Every line of the records must be repeated exactly; pictures stay out.

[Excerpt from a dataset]

________________________

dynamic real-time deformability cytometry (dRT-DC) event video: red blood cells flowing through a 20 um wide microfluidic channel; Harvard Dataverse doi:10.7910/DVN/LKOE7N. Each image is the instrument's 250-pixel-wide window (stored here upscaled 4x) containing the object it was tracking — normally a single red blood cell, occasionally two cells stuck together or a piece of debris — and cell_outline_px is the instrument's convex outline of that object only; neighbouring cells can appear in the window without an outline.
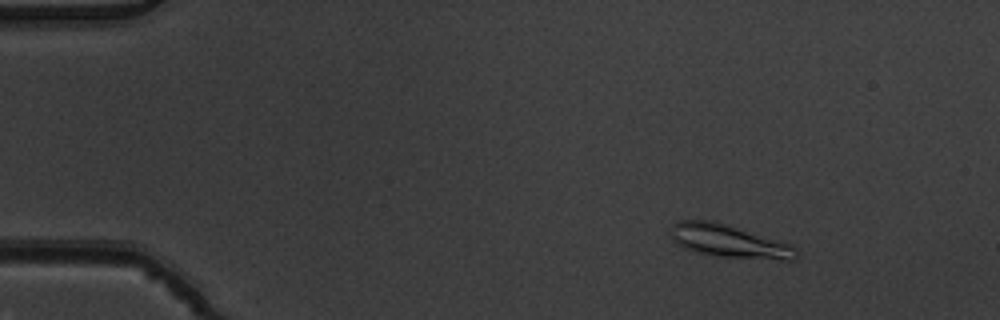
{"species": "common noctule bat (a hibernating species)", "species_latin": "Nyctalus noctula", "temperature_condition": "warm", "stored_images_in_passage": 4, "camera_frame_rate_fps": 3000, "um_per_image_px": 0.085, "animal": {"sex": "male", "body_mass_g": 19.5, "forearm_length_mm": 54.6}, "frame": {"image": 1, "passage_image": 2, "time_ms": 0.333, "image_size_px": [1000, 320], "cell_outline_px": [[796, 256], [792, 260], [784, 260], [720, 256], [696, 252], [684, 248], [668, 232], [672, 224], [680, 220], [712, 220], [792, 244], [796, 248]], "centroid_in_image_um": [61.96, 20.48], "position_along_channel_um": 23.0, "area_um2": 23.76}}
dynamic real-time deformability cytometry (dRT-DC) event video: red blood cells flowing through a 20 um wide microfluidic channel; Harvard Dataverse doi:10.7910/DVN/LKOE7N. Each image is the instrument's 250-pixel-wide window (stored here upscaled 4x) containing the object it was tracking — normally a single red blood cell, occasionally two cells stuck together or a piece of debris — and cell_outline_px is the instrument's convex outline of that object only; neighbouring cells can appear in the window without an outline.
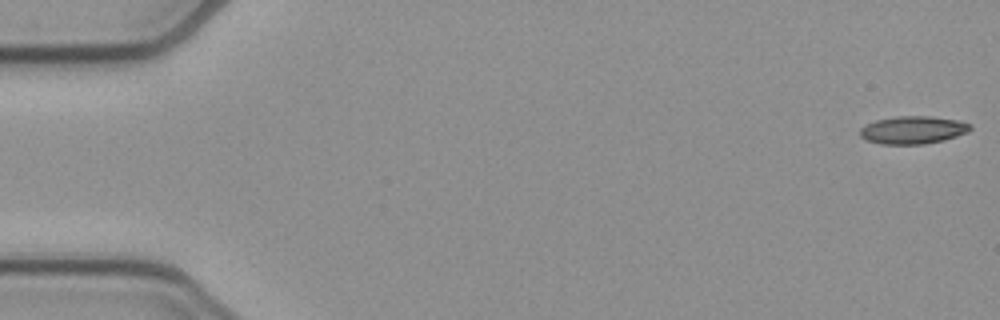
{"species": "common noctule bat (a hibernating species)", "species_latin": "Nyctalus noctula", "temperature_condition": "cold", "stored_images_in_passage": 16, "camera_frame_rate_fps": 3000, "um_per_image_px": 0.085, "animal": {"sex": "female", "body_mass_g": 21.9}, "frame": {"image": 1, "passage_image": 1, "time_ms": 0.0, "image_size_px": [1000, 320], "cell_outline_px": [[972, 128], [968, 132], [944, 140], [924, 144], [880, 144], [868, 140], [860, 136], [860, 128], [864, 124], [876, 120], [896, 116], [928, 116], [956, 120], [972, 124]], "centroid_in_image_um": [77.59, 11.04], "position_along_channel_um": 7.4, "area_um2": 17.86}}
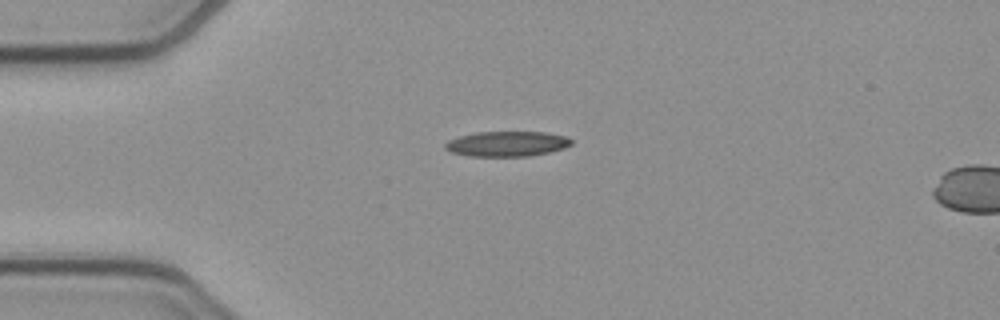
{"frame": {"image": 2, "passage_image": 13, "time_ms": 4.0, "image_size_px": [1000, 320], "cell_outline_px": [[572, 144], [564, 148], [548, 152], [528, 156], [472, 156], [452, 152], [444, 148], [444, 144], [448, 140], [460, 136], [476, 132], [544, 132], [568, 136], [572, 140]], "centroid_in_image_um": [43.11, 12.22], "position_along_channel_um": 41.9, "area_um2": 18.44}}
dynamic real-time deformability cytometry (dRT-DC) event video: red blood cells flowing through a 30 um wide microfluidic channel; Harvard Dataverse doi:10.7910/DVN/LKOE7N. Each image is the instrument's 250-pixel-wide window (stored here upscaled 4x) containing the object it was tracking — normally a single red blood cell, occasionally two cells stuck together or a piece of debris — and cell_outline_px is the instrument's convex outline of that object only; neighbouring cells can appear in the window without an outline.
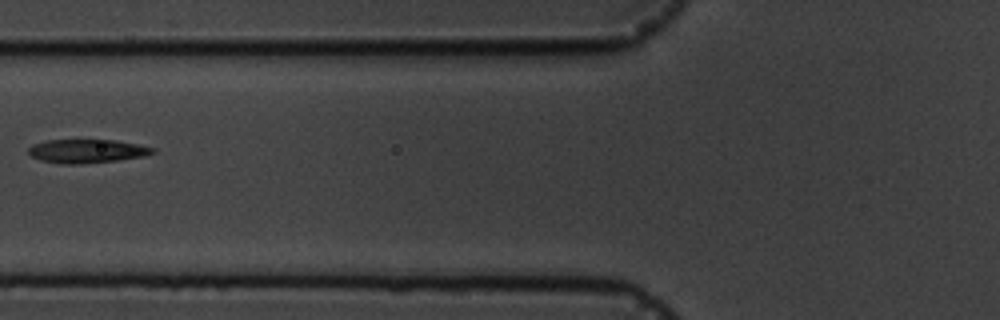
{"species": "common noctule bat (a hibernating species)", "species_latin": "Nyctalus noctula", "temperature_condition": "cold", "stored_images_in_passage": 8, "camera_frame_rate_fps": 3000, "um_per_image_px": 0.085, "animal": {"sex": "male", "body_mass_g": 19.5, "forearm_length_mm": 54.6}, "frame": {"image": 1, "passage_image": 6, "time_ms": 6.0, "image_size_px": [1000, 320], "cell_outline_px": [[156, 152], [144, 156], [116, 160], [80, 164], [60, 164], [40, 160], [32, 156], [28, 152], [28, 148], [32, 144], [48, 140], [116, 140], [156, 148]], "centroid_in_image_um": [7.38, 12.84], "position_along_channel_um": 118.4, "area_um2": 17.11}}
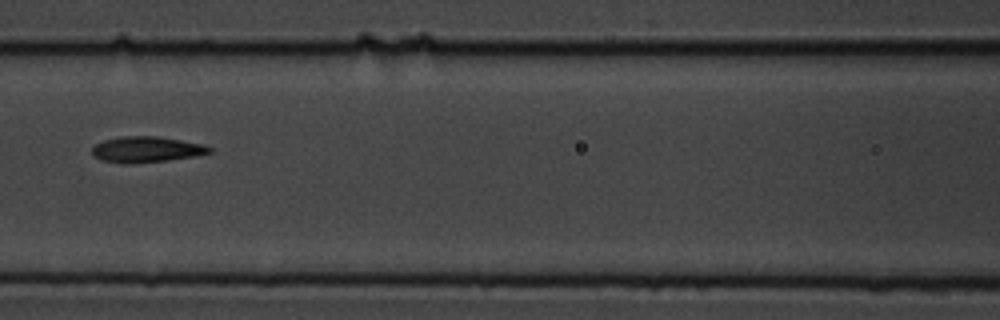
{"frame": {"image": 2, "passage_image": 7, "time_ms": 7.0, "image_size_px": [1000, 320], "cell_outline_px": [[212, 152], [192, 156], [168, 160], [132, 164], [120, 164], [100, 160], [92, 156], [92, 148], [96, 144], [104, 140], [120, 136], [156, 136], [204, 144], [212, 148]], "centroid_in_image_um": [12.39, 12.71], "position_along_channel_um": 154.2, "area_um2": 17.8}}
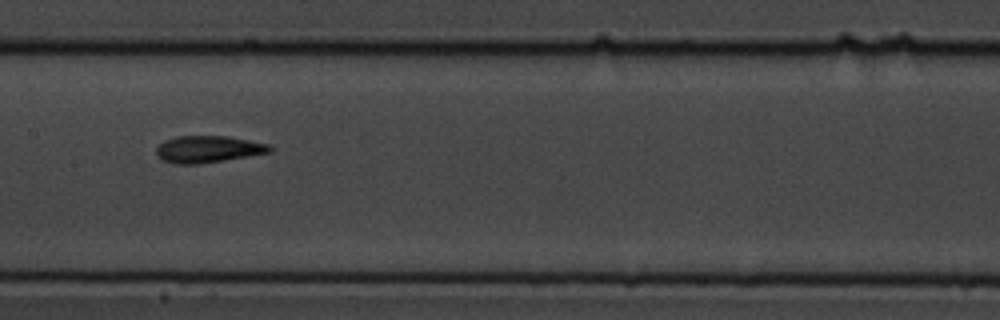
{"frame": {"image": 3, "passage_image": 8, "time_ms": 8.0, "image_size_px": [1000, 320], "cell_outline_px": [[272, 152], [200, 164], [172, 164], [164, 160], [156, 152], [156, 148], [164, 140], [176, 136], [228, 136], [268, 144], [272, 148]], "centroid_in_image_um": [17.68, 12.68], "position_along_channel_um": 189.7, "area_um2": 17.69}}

________________________

--- EXPECTED ANSWER ---
dynamic real-time deformability cytometry (dRT-DC) event video: red blood cells flowing through a 20 um wide microfluidic channel; Harvard Dataverse doi:10.7910/DVN/LKOE7N. Each image is the instrument's 250-pixel-wide window (stored here upscaled 4x) containing the object it was tracking — normally a single red blood cell, occasionally two cells stuck together or a piece of debris — and cell_outline_px is the instrument's convex outline of that object only; neighbouring cells can appear in the window without an outline.
{"species": "common noctule bat (a hibernating species)", "species_latin": "Nyctalus noctula", "temperature_condition": "warm", "stored_images_in_passage": 4, "camera_frame_rate_fps": 3000, "um_per_image_px": 0.085, "animal": {"sex": "male", "body_mass_g": 19.5, "forearm_length_mm": 54.6}, "frame": {"image": 1, "passage_image": 2, "time_ms": 0.333, "image_size_px": [1000, 320], "cell_outline_px": [[796, 256], [792, 260], [784, 260], [720, 256], [696, 252], [684, 248], [668, 232], [672, 224], [680, 220], [712, 220], [792, 244], [796, 248]], "centroid_in_image_um": [61.96, 20.48], "position_along_channel_um": 23.0, "area_um2": 23.76}}
dynamic real-time deformability cytometry (dRT-DC) event video: red blood cells flowing through a 20 um wide microfluidic channel; Harvard Dataverse doi:10.7910/DVN/LKOE7N. Each image is the instrument's 250-pixel-wide window (stored here upscaled 4x) containing the object it was tracking — normally a single red blood cell, occasionally two cells stuck together or a piece of debris — and cell_outline_px is the instrument's convex outline of that object only; neighbouring cells can appear in the window without an outline.
{"species": "common noctule bat (a hibernating species)", "species_latin": "Nyctalus noctula", "temperature_condition": "cold", "stored_images_in_passage": 16, "camera_frame_rate_fps": 3000, "um_per_image_px": 0.085, "animal": {"sex": "female", "body_mass_g": 21.9}, "frame": {"image": 1, "passage_image": 1, "time_ms": 0.0, "image_size_px": [1000, 320], "cell_outline_px": [[972, 128], [968, 132], [944, 140], [924, 144], [880, 144], [868, 140], [860, 136], [860, 128], [864, 124], [876, 120], [896, 116], [928, 116], [956, 120], [972, 124]], "centroid_in_image_um": [77.59, 11.04], "position_along_channel_um": 7.4, "area_um2": 17.86}}
{"frame": {"image": 2, "passage_image": 13, "time_ms": 4.0, "image_size_px": [1000, 320], "cell_outline_px": [[572, 144], [564, 148], [548, 152], [528, 156], [472, 156], [452, 152], [444, 148], [444, 144], [448, 140], [460, 136], [476, 132], [544, 132], [568, 136], [572, 140]], "centroid_in_image_um": [43.11, 12.22], "position_along_channel_um": 41.9, "area_um2": 18.44}}
dynamic real-time deformability cytometry (dRT-DC) event video: red blood cells flowing through a 30 um wide microfluidic channel; Harvard Dataverse doi:10.7910/DVN/LKOE7N. Each image is the instrument's 250-pixel-wide window (stored here upscaled 4x) containing the object it was tracking — normally a single red blood cell, occasionally two cells stuck together or a piece of debris — and cell_outline_px is the instrument's convex outline of that object only; neighbouring cells can appear in the window without an outline.
{"species": "common noctule bat (a hibernating species)", "species_latin": "Nyctalus noctula", "temperature_condition": "cold", "stored_images_in_passage": 8, "camera_frame_rate_fps": 3000, "um_per_image_px": 0.085, "animal": {"sex": "male", "body_mass_g": 19.5, "forearm_length_mm": 54.6}, "frame": {"image": 1, "passage_image": 6, "time_ms": 6.0, "image_size_px": [1000, 320], "cell_outline_px": [[156, 152], [144, 156], [116, 160], [80, 164], [60, 164], [40, 160], [32, 156], [28, 152], [28, 148], [32, 144], [48, 140], [116, 140], [156, 148]], "centroid_in_image_um": [7.38, 12.84], "position_along_channel_um": 118.4, "area_um2": 17.11}}
{"frame": {"image": 2, "passage_image": 7, "time_ms": 7.0, "image_size_px": [1000, 320], "cell_outline_px": [[212, 152], [192, 156], [168, 160], [132, 164], [120, 164], [100, 160], [92, 156], [92, 148], [96, 144], [104, 140], [120, 136], [156, 136], [204, 144], [212, 148]], "centroid_in_image_um": [12.39, 12.71], "position_along_channel_um": 154.2, "area_um2": 17.8}}
{"frame": {"image": 3, "passage_image": 8, "time_ms": 8.0, "image_size_px": [1000, 320], "cell_outline_px": [[272, 152], [200, 164], [172, 164], [164, 160], [156, 152], [156, 148], [164, 140], [176, 136], [228, 136], [268, 144], [272, 148]], "centroid_in_image_um": [17.68, 12.68], "position_along_channel_um": 189.7, "area_um2": 17.69}}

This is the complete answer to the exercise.